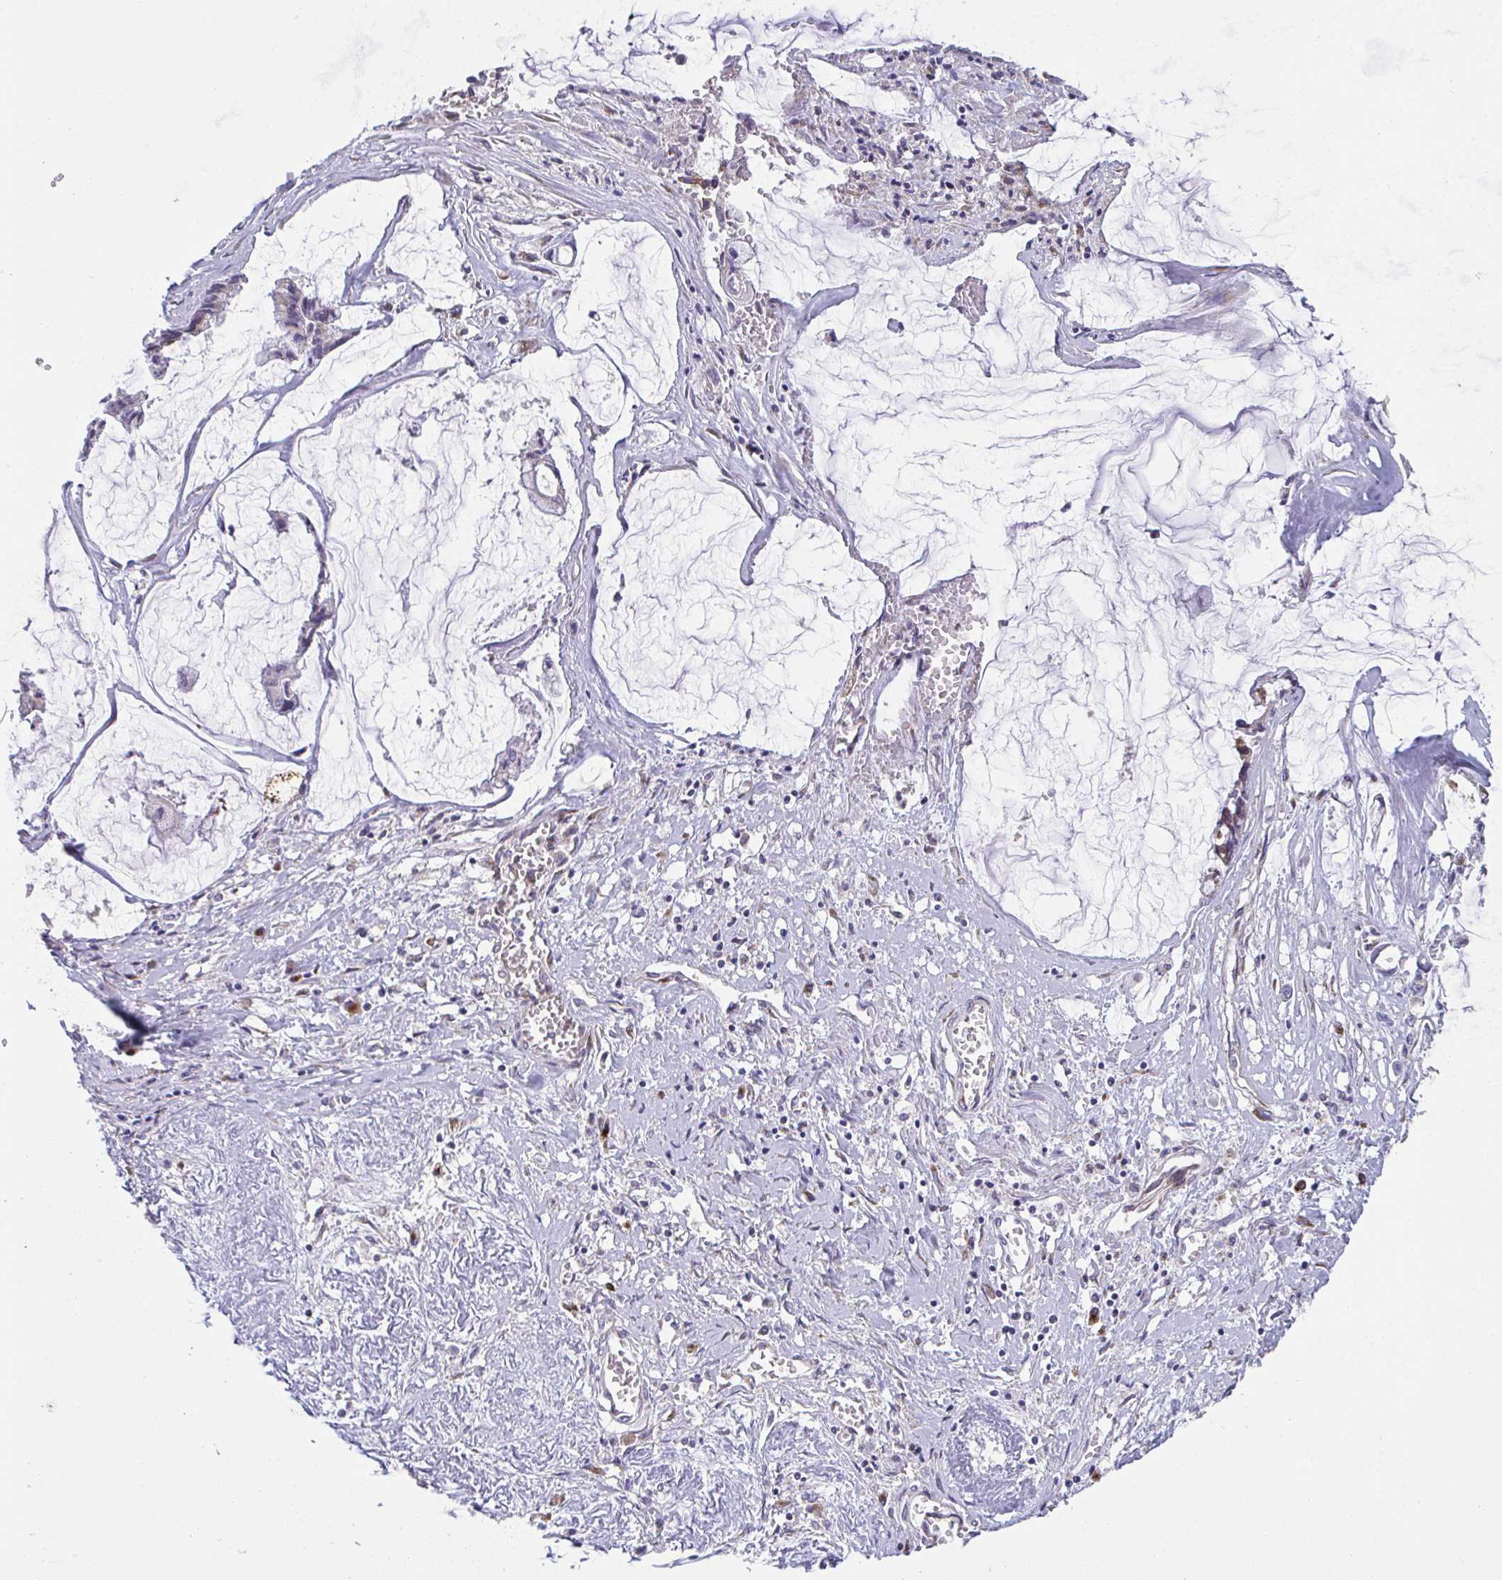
{"staining": {"intensity": "negative", "quantity": "none", "location": "none"}, "tissue": "ovarian cancer", "cell_type": "Tumor cells", "image_type": "cancer", "snomed": [{"axis": "morphology", "description": "Cystadenocarcinoma, mucinous, NOS"}, {"axis": "topography", "description": "Ovary"}], "caption": "A high-resolution image shows immunohistochemistry staining of mucinous cystadenocarcinoma (ovarian), which demonstrates no significant staining in tumor cells.", "gene": "MIA3", "patient": {"sex": "female", "age": 90}}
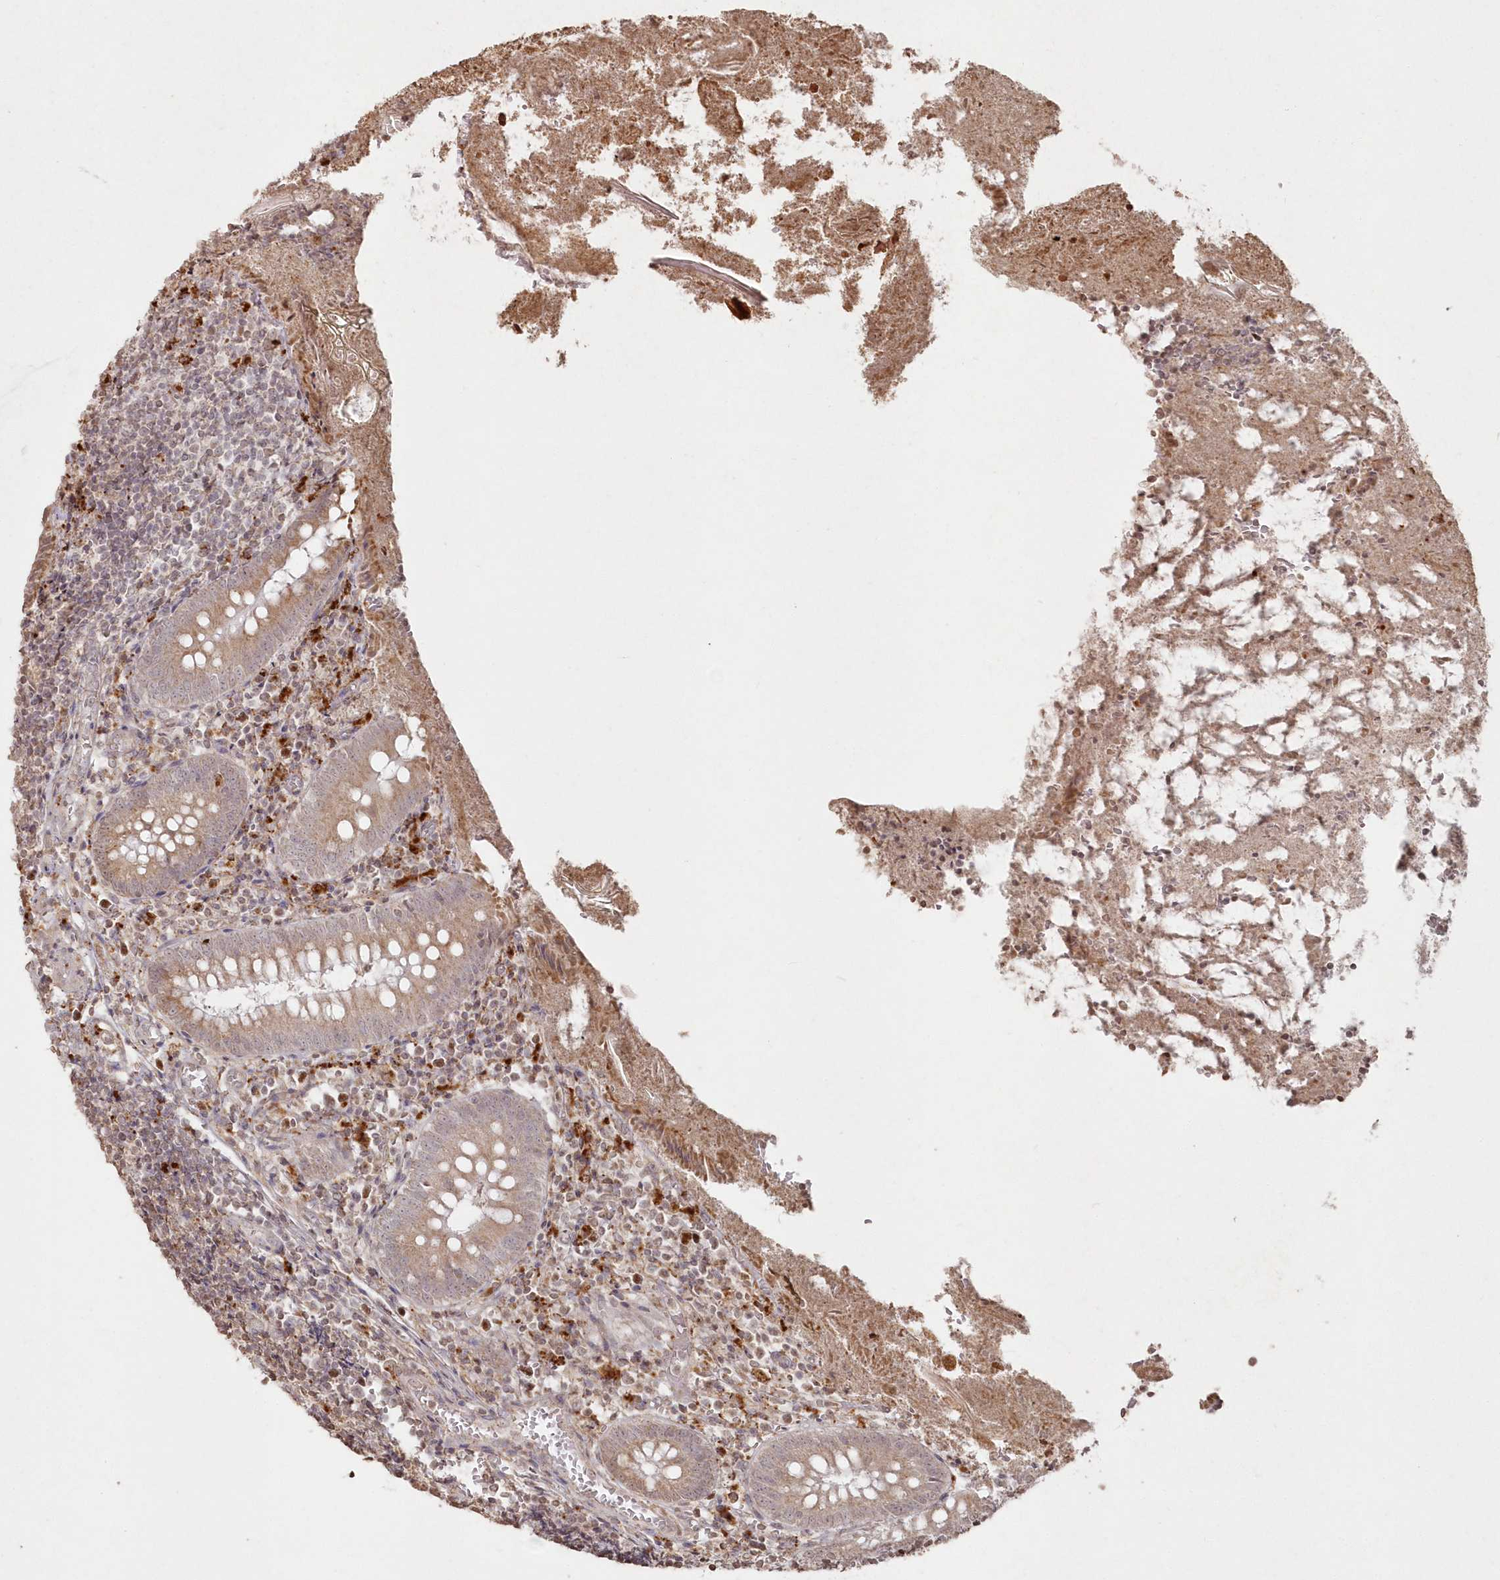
{"staining": {"intensity": "moderate", "quantity": ">75%", "location": "cytoplasmic/membranous"}, "tissue": "appendix", "cell_type": "Glandular cells", "image_type": "normal", "snomed": [{"axis": "morphology", "description": "Normal tissue, NOS"}, {"axis": "topography", "description": "Appendix"}], "caption": "DAB (3,3'-diaminobenzidine) immunohistochemical staining of normal human appendix shows moderate cytoplasmic/membranous protein staining in approximately >75% of glandular cells.", "gene": "ARSB", "patient": {"sex": "female", "age": 17}}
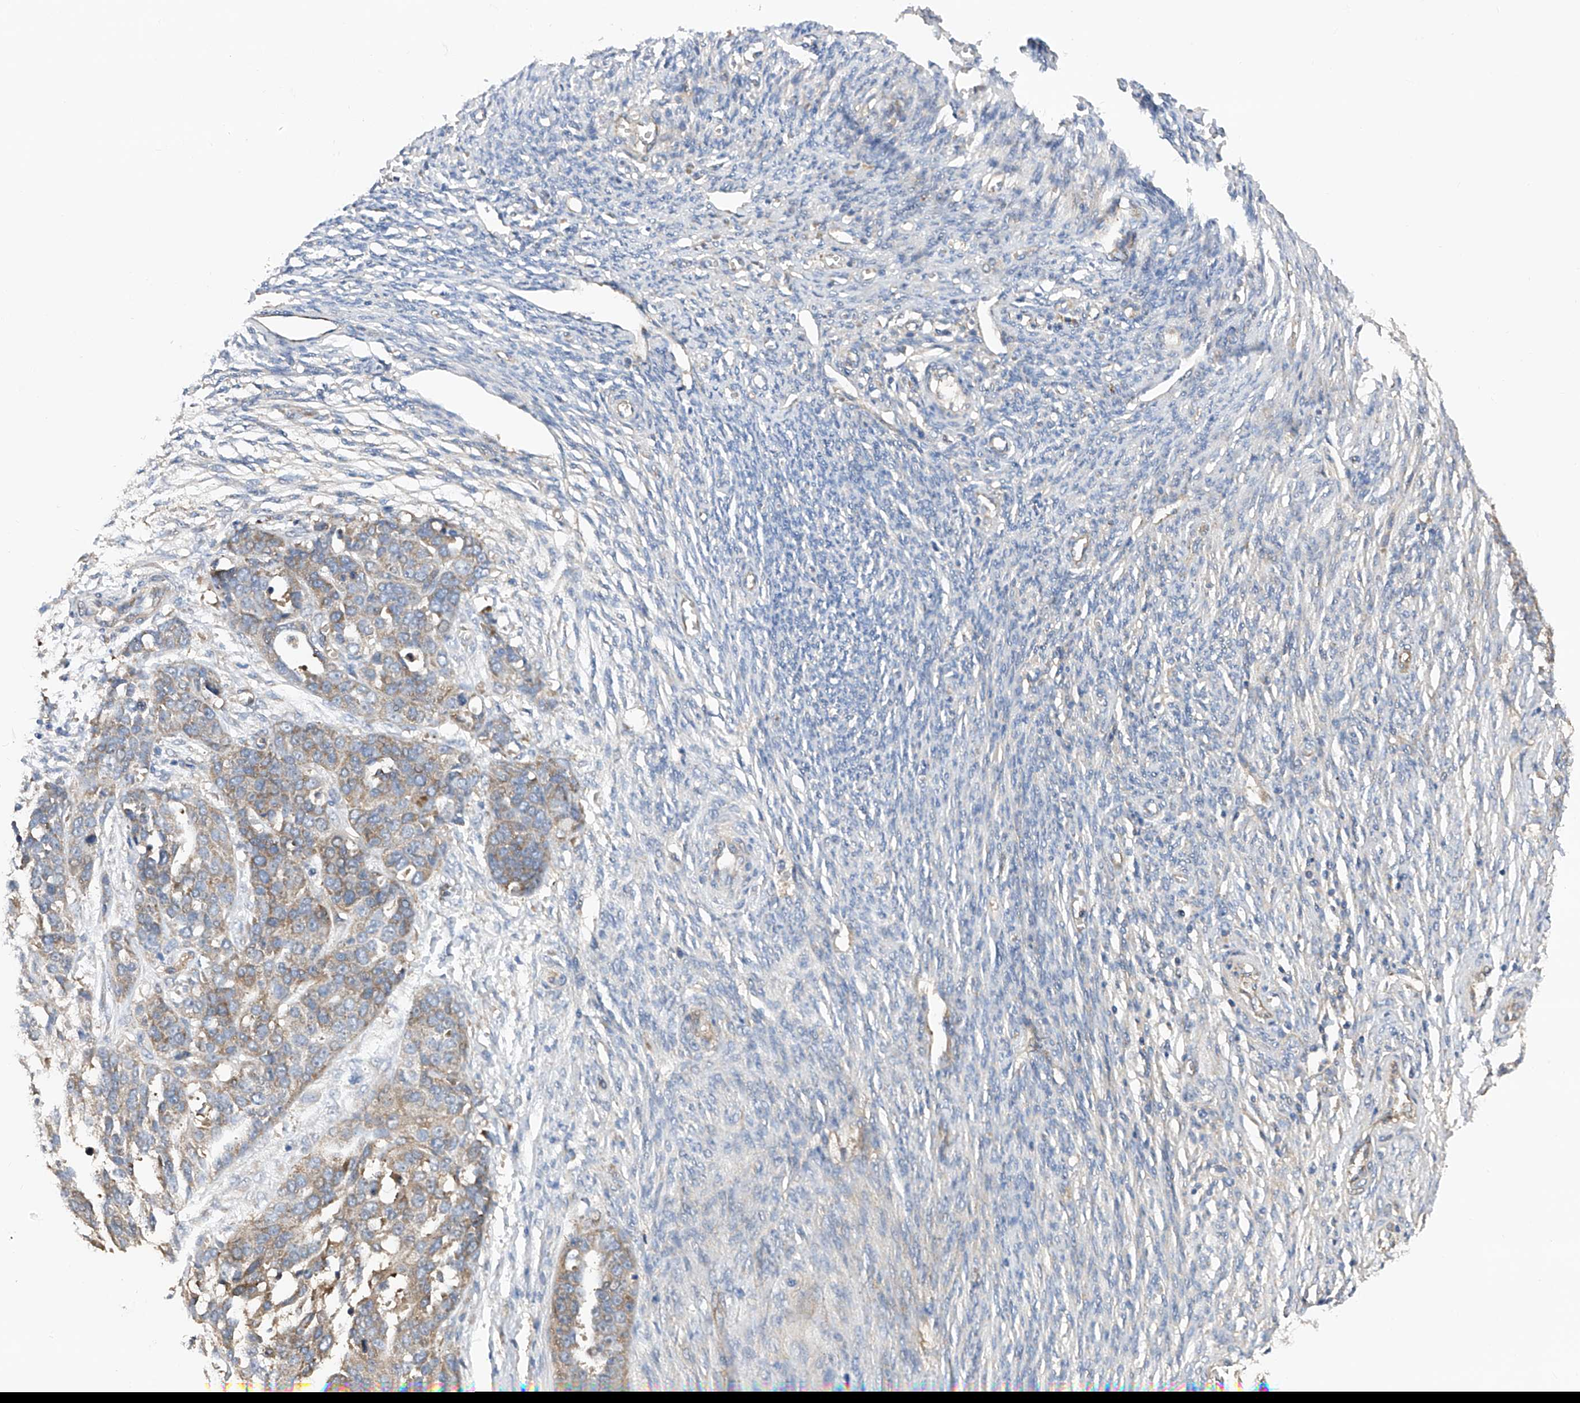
{"staining": {"intensity": "moderate", "quantity": "25%-75%", "location": "cytoplasmic/membranous"}, "tissue": "ovarian cancer", "cell_type": "Tumor cells", "image_type": "cancer", "snomed": [{"axis": "morphology", "description": "Cystadenocarcinoma, serous, NOS"}, {"axis": "topography", "description": "Ovary"}], "caption": "DAB (3,3'-diaminobenzidine) immunohistochemical staining of ovarian serous cystadenocarcinoma reveals moderate cytoplasmic/membranous protein positivity in approximately 25%-75% of tumor cells.", "gene": "PTK2", "patient": {"sex": "female", "age": 44}}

——

▶ _PROMPT_
All of the material must be repeated exactly in the answer, apart from the pictures.

▶ _EXERCISE OUTPUT_
{"staining": {"intensity": "negative", "quantity": "none", "location": "none"}, "tissue": "ovarian cancer", "cell_type": "Tumor cells", "image_type": "cancer", "snomed": [{"axis": "morphology", "description": "Cystadenocarcinoma, mucinous, NOS"}, {"axis": "topography", "description": "Ovary"}], "caption": "A high-resolution image shows immunohistochemistry staining of mucinous cystadenocarcinoma (ovarian), which demonstrates no significant staining in tumor cells.", "gene": "MIA3", "patient": {"sex": "female", "age": 90}}
{"staining": {"intensity": "moderate", "quantity": ">75%", "location": "cytoplasmic/membranous"}, "tissue": "appendix", "cell_type": "Glandular cells", "image_type": "normal", "snomed": [{"axis": "morphology", "description": "Normal tissue, NOS"}, {"axis": "topography", "description": "Appendix"}], "caption": "DAB (3,3'-diaminobenzidine) immunohistochemical staining of normal human appendix shows moderate cytoplasmic/membranous protein staining in approximately >75% of glandular cells.", "gene": "ARSB", "patient": {"sex": "female", "age": 17}}
{"staining": {"intensity": "moderate", "quantity": "25%-75%", "location": "cytoplasmic/membranous"}, "tissue": "ovarian cancer", "cell_type": "Tumor cells", "image_type": "cancer", "snomed": [{"axis": "morphology", "description": "Cystadenocarcinoma, serous, NOS"}, {"axis": "topography", "description": "Ovary"}], "caption": "DAB (3,3'-diaminobenzidine) immunohistochemical staining of ovarian serous cystadenocarcinoma reveals moderate cytoplasmic/membranous protein positivity in approximately 25%-75% of tumor cells.", "gene": "PTK2", "patient": {"sex": "female", "age": 44}}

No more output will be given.